# how smart are bettas?



## takumi

i'm wondering if this "all fish only have a three second memory span" is true...i think bettas - and possible other fish - may have a larger memory than we think. the reason i'm wondering is because my one fish, Ollie is usually the most curious and active and loves diving down deep to the bottom of his tank. after the last tank cleaning i removed one of his decorations and replaced it with another, now he seems almost a little mopey! he mostly stays near the top and away from the area i had the decoration. not as active either...i think he might miss it! i could be wrong though. i always kinda thought bettas were smart because the fish i've had the longest don't seem to be extremely freaked by tank cleaning day when i catch them with a net like new bettas are. my senior bettas seem to swim in and out of the net very calmly! how smart do you think bettas are?


----------



## Tsuhei

Actually I believe the three second memory span is a myth or some sort of rumor made by people who don't understand the way a fish's mind works. I've seen goldfish be trained to go through hoops, pick up hoops, touch certain objects, etc. with food as reinforcement. In fact, I've seen this done for bettas as well on youtube. 

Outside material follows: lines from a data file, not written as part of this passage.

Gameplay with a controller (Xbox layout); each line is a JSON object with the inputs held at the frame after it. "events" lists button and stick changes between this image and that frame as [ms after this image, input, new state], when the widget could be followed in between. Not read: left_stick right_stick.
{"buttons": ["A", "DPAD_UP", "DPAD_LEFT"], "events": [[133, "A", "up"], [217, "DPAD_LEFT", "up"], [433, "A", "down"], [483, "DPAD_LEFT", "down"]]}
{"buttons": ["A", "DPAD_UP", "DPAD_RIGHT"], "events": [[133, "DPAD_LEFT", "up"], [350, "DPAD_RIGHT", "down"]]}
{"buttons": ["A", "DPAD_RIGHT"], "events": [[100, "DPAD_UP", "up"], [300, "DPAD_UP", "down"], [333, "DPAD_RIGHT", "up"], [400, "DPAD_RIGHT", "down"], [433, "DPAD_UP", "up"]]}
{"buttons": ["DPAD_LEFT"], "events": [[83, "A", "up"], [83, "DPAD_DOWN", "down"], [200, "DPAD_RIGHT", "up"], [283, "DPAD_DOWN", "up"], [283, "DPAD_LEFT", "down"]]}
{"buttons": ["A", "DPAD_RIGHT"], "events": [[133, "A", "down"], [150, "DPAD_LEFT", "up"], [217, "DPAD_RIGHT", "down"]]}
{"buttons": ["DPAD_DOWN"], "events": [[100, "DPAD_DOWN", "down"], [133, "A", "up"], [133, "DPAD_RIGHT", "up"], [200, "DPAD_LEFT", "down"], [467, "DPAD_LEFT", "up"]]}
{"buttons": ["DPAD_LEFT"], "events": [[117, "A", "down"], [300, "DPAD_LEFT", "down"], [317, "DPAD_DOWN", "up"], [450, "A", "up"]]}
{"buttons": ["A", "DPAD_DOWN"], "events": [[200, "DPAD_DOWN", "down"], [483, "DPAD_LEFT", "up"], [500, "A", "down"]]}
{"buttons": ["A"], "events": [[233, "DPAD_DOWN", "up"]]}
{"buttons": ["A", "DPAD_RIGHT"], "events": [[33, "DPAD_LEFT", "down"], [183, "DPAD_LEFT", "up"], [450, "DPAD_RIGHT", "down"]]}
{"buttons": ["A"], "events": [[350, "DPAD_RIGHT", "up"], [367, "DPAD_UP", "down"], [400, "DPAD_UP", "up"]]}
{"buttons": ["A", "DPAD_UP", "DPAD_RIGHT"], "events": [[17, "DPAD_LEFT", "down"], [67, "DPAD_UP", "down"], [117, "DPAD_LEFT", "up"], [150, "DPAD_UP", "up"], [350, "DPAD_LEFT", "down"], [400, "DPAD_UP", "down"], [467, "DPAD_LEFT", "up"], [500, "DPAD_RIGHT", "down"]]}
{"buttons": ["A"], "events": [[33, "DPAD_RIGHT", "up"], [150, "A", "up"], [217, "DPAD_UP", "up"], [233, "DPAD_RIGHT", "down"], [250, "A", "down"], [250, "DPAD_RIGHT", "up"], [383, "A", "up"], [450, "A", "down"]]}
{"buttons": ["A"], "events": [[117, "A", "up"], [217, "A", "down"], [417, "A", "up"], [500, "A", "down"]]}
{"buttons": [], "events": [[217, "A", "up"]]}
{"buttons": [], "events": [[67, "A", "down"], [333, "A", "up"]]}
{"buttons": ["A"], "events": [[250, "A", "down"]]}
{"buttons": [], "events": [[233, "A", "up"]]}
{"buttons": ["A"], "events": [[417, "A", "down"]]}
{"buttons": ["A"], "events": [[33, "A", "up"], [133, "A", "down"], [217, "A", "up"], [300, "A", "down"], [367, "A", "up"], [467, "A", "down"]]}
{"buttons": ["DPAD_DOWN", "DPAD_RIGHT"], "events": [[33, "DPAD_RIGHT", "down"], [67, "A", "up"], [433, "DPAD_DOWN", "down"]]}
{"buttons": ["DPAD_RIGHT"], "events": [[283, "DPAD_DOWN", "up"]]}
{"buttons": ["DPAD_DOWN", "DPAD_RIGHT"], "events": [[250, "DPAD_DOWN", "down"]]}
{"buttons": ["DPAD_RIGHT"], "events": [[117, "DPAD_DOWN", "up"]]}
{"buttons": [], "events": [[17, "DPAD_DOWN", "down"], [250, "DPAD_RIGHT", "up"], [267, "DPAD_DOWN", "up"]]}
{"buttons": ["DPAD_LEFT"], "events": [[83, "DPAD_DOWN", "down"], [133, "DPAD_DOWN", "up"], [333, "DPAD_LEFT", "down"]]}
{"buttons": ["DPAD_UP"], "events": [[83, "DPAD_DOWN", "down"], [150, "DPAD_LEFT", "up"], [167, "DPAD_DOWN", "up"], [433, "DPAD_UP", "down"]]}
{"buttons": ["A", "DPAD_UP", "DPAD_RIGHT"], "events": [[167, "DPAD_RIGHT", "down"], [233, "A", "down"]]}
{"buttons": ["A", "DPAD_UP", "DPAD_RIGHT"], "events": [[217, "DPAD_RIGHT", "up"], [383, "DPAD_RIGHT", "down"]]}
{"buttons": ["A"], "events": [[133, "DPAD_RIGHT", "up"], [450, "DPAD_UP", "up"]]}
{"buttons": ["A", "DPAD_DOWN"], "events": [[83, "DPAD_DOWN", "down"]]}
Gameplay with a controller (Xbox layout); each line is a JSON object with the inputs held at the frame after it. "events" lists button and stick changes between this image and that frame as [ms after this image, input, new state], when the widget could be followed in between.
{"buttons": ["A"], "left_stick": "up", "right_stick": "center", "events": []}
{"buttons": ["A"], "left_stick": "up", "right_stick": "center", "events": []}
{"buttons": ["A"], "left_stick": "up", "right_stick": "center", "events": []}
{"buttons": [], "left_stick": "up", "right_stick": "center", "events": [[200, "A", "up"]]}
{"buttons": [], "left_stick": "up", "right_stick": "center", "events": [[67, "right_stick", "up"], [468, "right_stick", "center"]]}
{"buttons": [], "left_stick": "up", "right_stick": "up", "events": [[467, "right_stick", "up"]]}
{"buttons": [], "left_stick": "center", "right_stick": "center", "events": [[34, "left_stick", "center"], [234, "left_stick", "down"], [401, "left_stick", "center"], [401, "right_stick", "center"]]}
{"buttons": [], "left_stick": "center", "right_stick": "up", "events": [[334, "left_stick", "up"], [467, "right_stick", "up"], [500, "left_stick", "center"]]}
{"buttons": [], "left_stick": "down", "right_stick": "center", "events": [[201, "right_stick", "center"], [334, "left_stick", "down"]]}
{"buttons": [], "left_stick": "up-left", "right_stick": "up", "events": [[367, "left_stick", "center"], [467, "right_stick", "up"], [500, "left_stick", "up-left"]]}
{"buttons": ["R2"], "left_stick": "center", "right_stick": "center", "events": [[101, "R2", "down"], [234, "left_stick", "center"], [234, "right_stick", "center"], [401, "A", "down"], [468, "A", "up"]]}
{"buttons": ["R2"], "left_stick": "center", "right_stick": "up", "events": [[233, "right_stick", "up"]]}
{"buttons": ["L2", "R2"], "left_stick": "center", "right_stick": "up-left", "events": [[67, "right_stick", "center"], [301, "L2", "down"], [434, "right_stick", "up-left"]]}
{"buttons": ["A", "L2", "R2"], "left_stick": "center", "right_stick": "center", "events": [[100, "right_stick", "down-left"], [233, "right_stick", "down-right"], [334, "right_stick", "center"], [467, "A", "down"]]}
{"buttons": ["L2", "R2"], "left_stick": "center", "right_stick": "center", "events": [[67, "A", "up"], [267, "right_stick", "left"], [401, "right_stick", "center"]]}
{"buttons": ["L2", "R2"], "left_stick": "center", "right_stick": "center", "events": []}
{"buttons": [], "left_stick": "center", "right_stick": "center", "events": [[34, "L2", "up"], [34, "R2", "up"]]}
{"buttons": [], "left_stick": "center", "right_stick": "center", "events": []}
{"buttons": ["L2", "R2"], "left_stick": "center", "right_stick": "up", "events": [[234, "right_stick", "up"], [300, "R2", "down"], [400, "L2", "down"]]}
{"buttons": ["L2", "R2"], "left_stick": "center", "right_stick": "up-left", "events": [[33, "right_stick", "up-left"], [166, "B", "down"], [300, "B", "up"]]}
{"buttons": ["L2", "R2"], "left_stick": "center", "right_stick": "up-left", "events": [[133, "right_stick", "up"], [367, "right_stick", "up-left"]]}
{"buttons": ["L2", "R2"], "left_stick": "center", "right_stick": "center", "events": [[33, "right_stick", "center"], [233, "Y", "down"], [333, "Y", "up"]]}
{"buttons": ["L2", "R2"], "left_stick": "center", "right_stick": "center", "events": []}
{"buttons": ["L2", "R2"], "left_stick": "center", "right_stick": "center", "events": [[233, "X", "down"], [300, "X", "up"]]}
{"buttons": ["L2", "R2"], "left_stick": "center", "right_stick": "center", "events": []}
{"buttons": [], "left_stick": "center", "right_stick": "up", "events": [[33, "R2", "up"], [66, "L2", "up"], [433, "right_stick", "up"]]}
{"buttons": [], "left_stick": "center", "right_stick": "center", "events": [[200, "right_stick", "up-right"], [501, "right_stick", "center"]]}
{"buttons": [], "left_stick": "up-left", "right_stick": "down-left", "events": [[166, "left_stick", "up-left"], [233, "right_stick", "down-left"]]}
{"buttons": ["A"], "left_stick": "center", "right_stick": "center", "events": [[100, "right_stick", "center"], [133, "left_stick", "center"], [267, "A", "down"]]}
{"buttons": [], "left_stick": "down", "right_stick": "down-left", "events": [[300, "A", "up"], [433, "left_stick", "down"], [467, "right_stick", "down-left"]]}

I honestly do think bettas can prove to be quite intelligent and do have some sort of memory...that's why they react differently when something new gets added to their tanks or they get put into a bigger sized tank with different decorations. They even have enough memory to understand who feeds them =P


----------



## baylee767

^ +1

There's no way a fish can have a 3 second memory (unless it is a REALLY dumb one!) When you train them to go through hoops. One person even told me that goldfish were as smart as 3 year old childs, so Bettas most certainly don't have a 3 second memory. If they did, why would they act different over different people? If they did, how could they be trained? If they did, how could they have different personalities? Bettas are smart!


----------



## scootshoot

3 second memory? That myth is busted each morning I turn on the aquarium lights and he shoots straight for the location of his food drop.


----------



## nomoretickets

totally a myth, or else my fish wouldnt follow the pink tweezers around anythime they see them because they dispense the food


----------



## Sweeda88

Totally not true! My female Betta wiggles all over when she sees me. She swims straight to the food port in her tank, whether it's feeding time or not. She is so smart! 
My male Betta also seems to recognize me. He sometimes flares at my parents, but never at me.


----------



## Tsuhei

Just wanted to add this to the post! It's not a betta, but I think it's pretty darn adorable! :lol:

http://www.youtube.com/watch?v=S7qoQS3EiNE

I think that's pretty smart for a fish, wouldn't you say?


----------



## Sweeda88

Tsuhei said:


> Just wanted to add this to the post! It's not a betta, but I think it's pretty darn adorable! :lol:
> 
> http://www.youtube.com/watch?v=S7qoQS3EiNE
> 
> I think that's pretty smart for a fish, wouldn't you say?



That is SO cute!


----------



## Feral

scootshoot said:


> 3 second memory? That myth is busted each morning I turn on the aquarium lights and he shoots straight for the location of his food drop.


perzactly right ;-)


----------



## TaylorW

I'd say bettas are decently smart, they can be taught tricks and can recognize their owners. I taught mine to jump with little to no effort at all. 

Here's a few articles about fish intelligence that I thought I would share, I was researching for a project, and they are interesting reads  The fish in these articles are not bettas, but they still prove that fish are capable of learning things that we wouldn't have assumed possible! 

http://www.aquahobby.com/articles/e_intelligence.php
http://www.smh.com.au/articles/2006/09/12/1157826917957.html


----------



## scootshoot

@TaylorW, good read! This part was particularly interesting...thanks for sharing!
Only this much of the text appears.